▶ **WHAT YOU HAVE TO DO**:
Would you repeat word for word the lines of the listing that follows, from the one with "Run bundle install to install gems" up to and including the one with "on topics not", and leave out the images?

▶ **THE INPUT**:
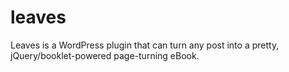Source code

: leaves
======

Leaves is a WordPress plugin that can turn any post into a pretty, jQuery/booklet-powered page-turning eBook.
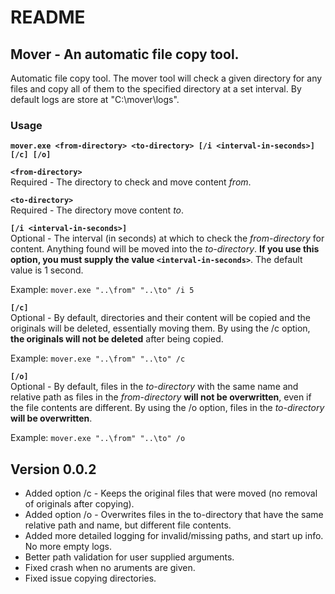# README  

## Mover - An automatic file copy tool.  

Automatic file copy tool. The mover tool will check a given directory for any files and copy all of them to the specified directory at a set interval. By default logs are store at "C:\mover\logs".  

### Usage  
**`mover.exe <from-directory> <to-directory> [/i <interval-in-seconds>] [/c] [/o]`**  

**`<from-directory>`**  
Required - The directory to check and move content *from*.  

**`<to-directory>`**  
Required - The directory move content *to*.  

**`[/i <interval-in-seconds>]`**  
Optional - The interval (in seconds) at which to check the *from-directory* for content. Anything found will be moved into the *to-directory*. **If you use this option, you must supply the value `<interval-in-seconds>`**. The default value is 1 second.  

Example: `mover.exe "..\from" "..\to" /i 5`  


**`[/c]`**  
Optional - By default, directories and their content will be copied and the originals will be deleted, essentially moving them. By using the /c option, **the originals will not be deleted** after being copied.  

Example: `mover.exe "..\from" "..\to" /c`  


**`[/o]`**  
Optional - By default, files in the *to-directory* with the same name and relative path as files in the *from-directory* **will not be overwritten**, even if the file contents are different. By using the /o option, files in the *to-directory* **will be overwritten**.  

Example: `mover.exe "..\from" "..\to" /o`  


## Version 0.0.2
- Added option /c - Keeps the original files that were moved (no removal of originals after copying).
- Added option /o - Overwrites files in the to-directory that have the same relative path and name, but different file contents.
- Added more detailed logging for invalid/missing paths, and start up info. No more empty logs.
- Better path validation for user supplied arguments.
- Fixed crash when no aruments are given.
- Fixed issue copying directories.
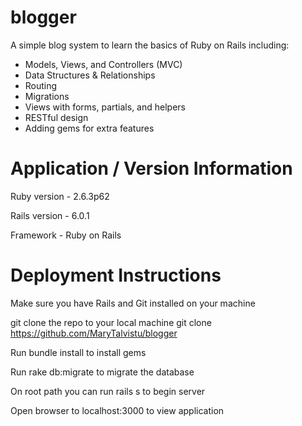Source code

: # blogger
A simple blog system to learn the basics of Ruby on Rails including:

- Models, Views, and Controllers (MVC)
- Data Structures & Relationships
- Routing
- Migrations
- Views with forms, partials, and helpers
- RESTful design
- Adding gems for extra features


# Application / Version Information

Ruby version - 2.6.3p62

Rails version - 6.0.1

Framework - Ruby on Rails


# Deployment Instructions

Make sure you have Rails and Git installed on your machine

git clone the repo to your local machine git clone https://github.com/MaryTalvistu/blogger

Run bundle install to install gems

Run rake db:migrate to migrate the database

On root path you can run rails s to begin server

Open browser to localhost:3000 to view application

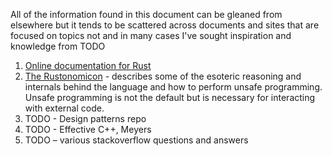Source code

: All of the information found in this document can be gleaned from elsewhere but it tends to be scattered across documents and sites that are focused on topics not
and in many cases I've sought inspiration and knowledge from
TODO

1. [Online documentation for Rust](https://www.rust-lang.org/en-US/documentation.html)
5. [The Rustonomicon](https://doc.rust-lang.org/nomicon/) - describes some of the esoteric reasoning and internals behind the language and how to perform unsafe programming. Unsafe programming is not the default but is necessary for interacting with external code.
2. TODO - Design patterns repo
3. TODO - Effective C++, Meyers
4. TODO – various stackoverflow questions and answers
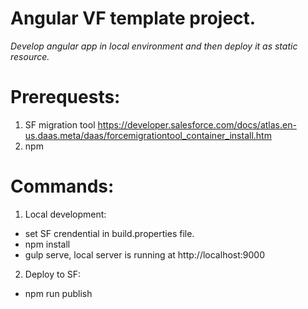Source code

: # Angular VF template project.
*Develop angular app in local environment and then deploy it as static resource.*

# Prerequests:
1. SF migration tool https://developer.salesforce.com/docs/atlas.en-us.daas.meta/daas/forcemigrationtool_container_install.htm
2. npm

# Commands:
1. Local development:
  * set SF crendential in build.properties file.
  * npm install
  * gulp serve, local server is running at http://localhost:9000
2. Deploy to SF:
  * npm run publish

▶ **OUTPUT FOR THIS EXERCISE**:
Run bundle install to install gems

Run rake db:migrate to migrate the database

On root path you can run rails s to begin server

Open browser to localhost:3000 to view application

Source code

: All of the information found in this document can be gleaned from elsewhere but it tends to be scattered across documents and sites that are focused on topics not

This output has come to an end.